Dataset records:
--------------------
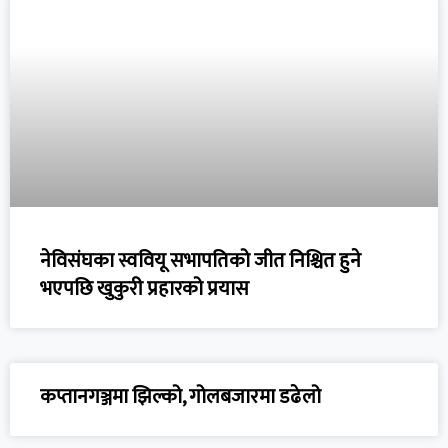
नेविसंघका स्ववियू सभापतिको जीत निश्चित हुने
भएपछि खुकुरी प्रहारको प्रयास
कप्तानगञ्जमा झिल्को, गोलबजारमा डढेलो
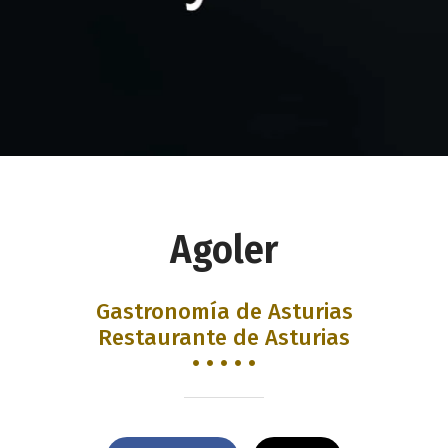
Agoler
Gastronomía de Asturias
Restaurante de Asturias
• • • • •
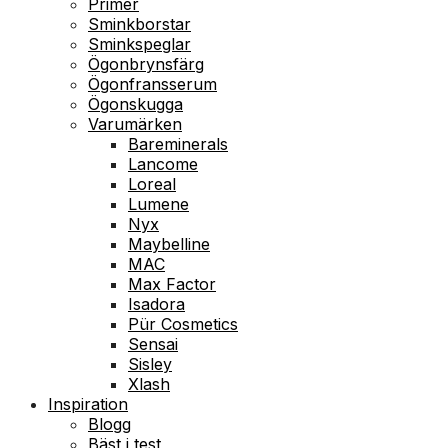
Primer
Sminkborstar
Sminkspeglar
Ögonbrynsfärg
Ögonfransserum
Ögonskugga
Varumärken
Bareminerals
Lancome
Loreal
Lumene
Nyx
Maybelline
MAC
Max Factor
Isadora
Pür Cosmetics
Sensai
Sisley
Xlash
Inspiration
Blogg
Bäst i test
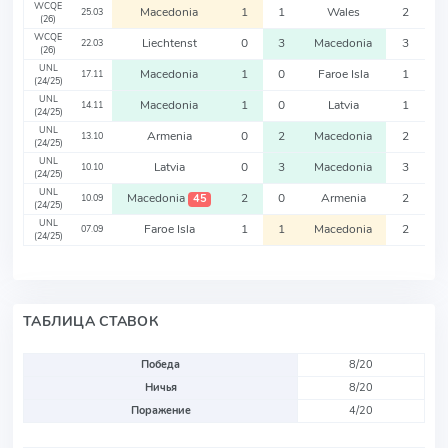
WCQE
Macedonia
1
1
Wales
2
25.03
(26)
WCQE
Liechtenst
0
3
Macedonia
3
22.03
(26)
UNL
Macedonia
1
0
Faroe Isla
1
17.11
(24/25)
UNL
Macedonia
1
0
Latvia
1
14.11
(24/25)
UNL
Armenia
0
2
Macedonia
2
13.10
(24/25)
UNL
Latvia
0
3
Macedonia
3
10.10
(24/25)
UNL
Macedonia
2
0
Armenia
2
45
10.09
(24/25)
UNL
Faroe Isla
1
1
Macedonia
2
07.09
(24/25)
ТАБЛИЦА СТАВОК
Победа
8/20
Ничья
8/20
Поражение
4/20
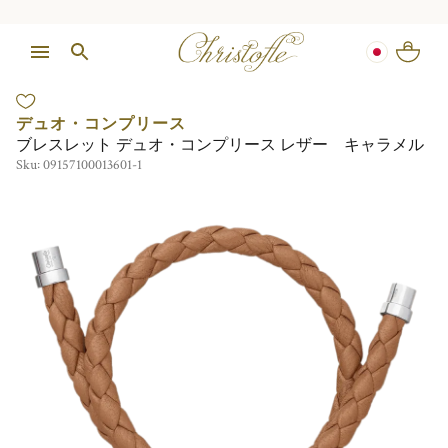
デュオ・コンプリース
ブレスレット デュオ・コンプリース レザー キャラメル
Sku:
09157100013601-1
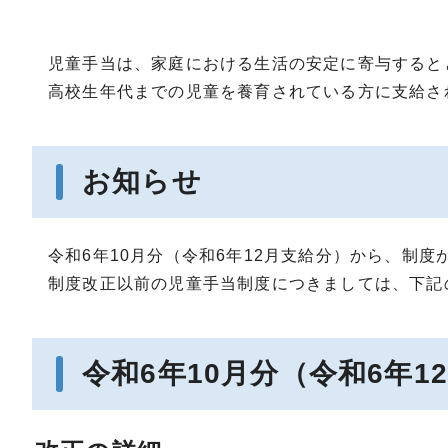
児童手当は、家庭における生活の安定に寄与すると
高校生年代までの児童を養育されている方に支給さ
お知らせ
令和6年10月分（令和6年12月支給分）から、制
制度改正以前の児童手当制度につきましては、下記
令和6年10月分（令和6年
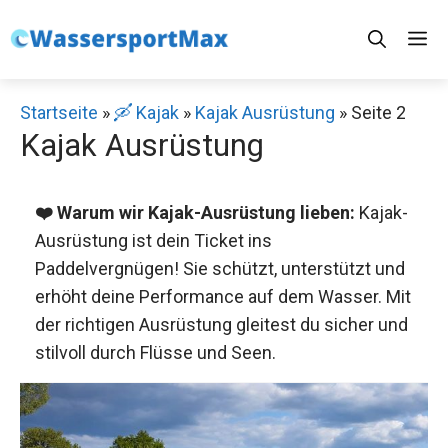
Zum
M
Inhalt
springen
Startseite
»
🛶 Kajak
»
Kajak Ausrüstung
»
Seite 2
Kajak Ausrüstung
❤️ Warum wir Kajak-Ausrüstung lieben:
Kajak-
Ausrüstung ist dein Ticket ins
Paddelvergnügen! Sie schützt, unterstützt und
erhöht deine Performance auf dem Wasser. Mit
der richtigen Ausrüstung gleitest du sicher und
stilvoll durch Flüsse und Seen.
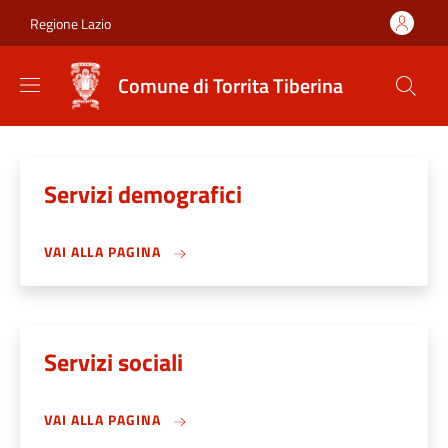
Salta al contenuto principale
Skip to footer content
Regione Lazio
Comune di Torrita Tiberina
Servizi demografici
VAI ALLA PAGINA
Servizi sociali
VAI ALLA PAGINA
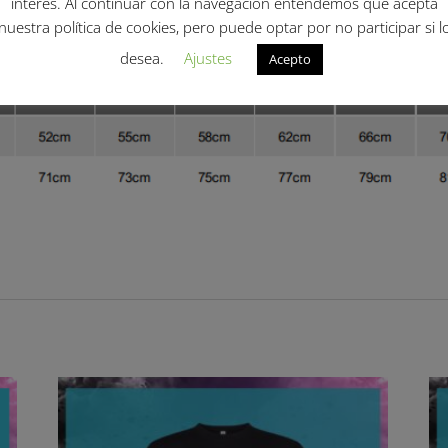
interés. Al continuar con la navegación entendemos que acepta
nuestra política de cookies, pero puede optar por no participar si l
dulta:
desea.
Ajustes
Acepto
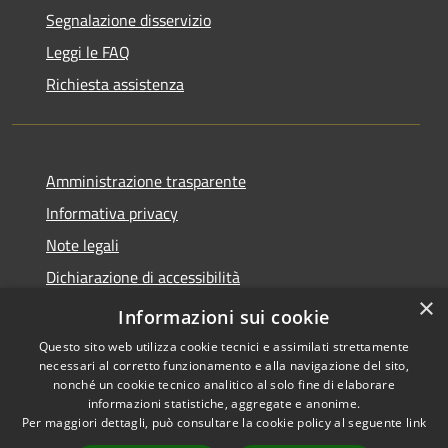
Segnalazione disservizio
Leggi le FAQ
Richiesta assistenza
Amministrazione trasparente
Informativa privacy
Note legali
Dichiarazione di accessibilità
×
Privacy e protezione dei dati
Informazioni sui cookie
Questo sito web utilizza cookie tecnici e assimilati strettamente
necessari al corretto funzionamento e alla navigazione del sito,
nonché un cookie tecnico analitico al solo fine di elaborare
informazioni statistiche, aggregate e anonime.
RSS
Copyright © 2026 • Comune di
Per maggiori dettagli, può consultare la cookie policy al seguente
link
Accessibilità
Carini • Powered by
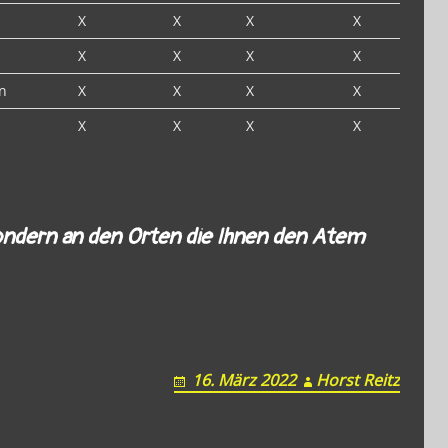
X
X
X
X
X
X
X
X
n
X
X
X
X
X
X
X
X
ondern an den Orten die Ihnen den Atem
16. März 2022
Horst Reitz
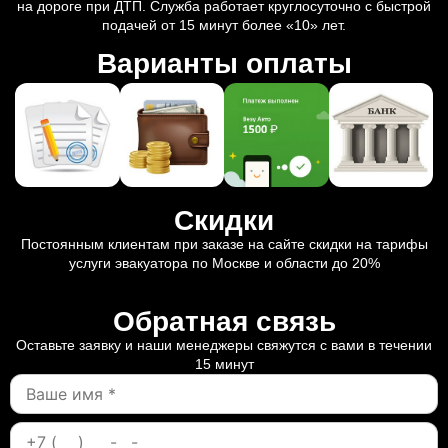
на дороге при ДТП. Служба работает круглосуточно с быстрой
подачей от 15 минут более «10» лет.
Варианты оплаты
Скидки
Постоянным клиентам при заказе на сайте скидки на тарифы
услуги эвакуатора по Москве и области до 20%
Обратная связь
Оставьте заявку и наши менеджеры свяжутся с вами в течении
15 минут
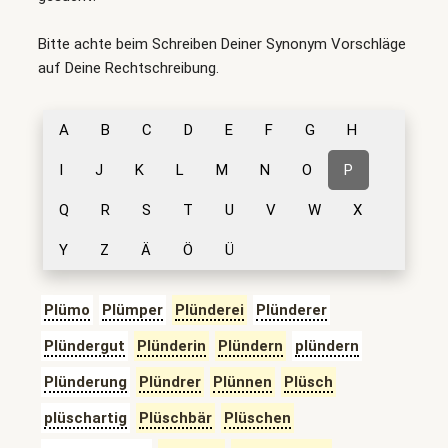
Bitte achte beim Schreiben Deiner Synonym Vorschläge
auf Deine Rechtschreibung.
A
B
C
D
E
F
G
H
I
J
K
L
M
N
O
P
Q
R
S
T
U
V
W
X
Y
Z
Ä
Ö
Ü
Plümo
Plümper
Plünderei
Plünderer
Plündergut
Plünderin
Plündern
plündern
Plünderung
Plündrer
Plünnen
Plüsch
plüschartig
Plüschbär
Plüschen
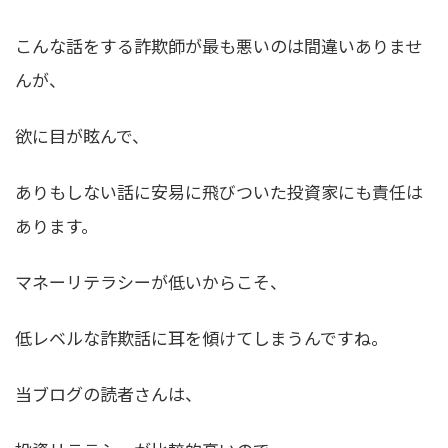
こんな話をする詐欺師が最も悪いのは間違いありませ
んが、
欲に目が眩んで、
ありもしない話に安易に飛びついた投資家にも責任は
あります。
マネーリテラシーが低いからこそ、
低レベルな詐欺話に耳を傾けてしまうんですね。
当ブログの読者さんは、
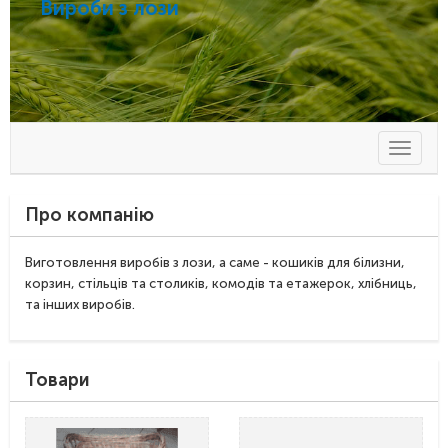
Вироби з лози
Toggle
navigat
Про компанію
Виготовлення виробів з лози, а саме - кошиків для білизни,
корзин, стільців та столиків, комодів та етажерок, хлібниць,
та інших виробів.
Товари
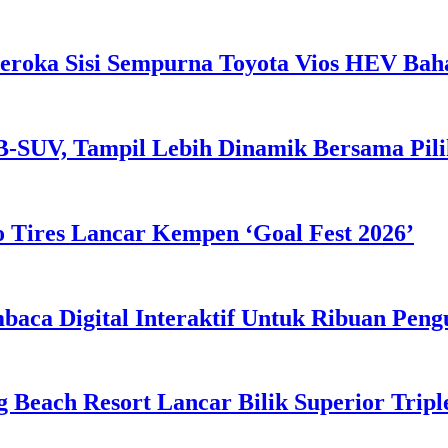
eroka Sisi Sempurna Toyota Vios HEV Ba
B-SUV, Tampil Lebih Dinamik Bersama Pil
 Tires Lancar Kempen ‘Goal Fest 2026’
ca Digital Interaktif Untuk Ribuan Pen
g Beach Resort Lancar Bilik Superior Tri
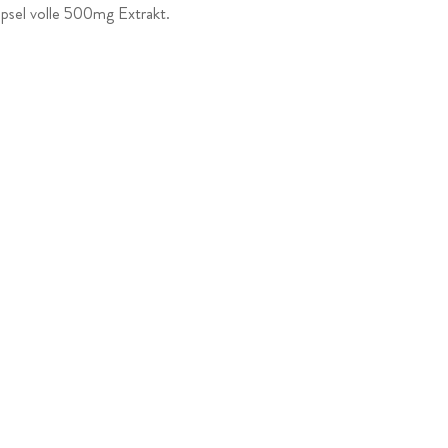
apsel volle 500mg Extrakt.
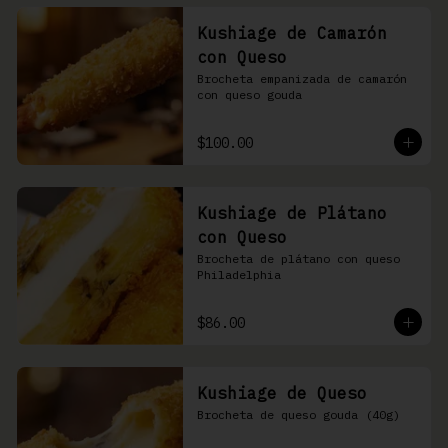
Kushiage de Camarón
con Queso
Brocheta empanizada de camarón 
con queso gouda
$100.00
Kushiage de Plátano
con Queso
Brocheta de plátano con queso 
Philadelphia
$86.00
Kushiage de Queso
Brocheta de queso gouda (40g)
--------------------
Exercise prompt: Collect every line in the data above that contains the string "Kajak". Uppercase and lowercase letters must match.

Your response:
🛶 Kajak
Kajak Ausrüstung
Kajak Ausrüstung
❤️ Warum wir Kajak-Ausrüstung lieben:
Kajak-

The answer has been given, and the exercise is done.